WHAT THE TASK ASKS.
The line containing "Антон Ищенко. Это" and every line after it, through the last one below: output exactly these and nothing else.

MATERIAL PROVIDED.
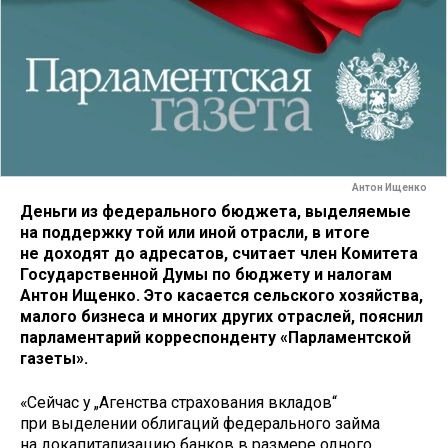
Антон Ищенко
Деньги из федерального бюджета, выделяемые
на поддержку той или иной отрасли, в итоге
не доходят до адресатов, считает член Комитета
Государственной Думы по бюджету и налогам
Антон Ищенко. Это касается сельского хозяйства,
малого бизнеса и многих других отраслей, пояснил
парламентарий корреспонденту «Парламентской
газеты».
«Сейчас у „Агенства страхования вкладов“
при выделении облигаций федерального займа
на докапитализацию банков в размере одного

ANSWER BOX.
Антон Ищенко. Это касается сельского хозяйства,
малого бизнеса и многих других отраслей, пояснил
парламентарий корреспонденту «Парламентской
газеты».
«Сейчас у „Агенства страхования вкладов“
при выделении облигаций федерального займа
на докапитализацию банков в размере одного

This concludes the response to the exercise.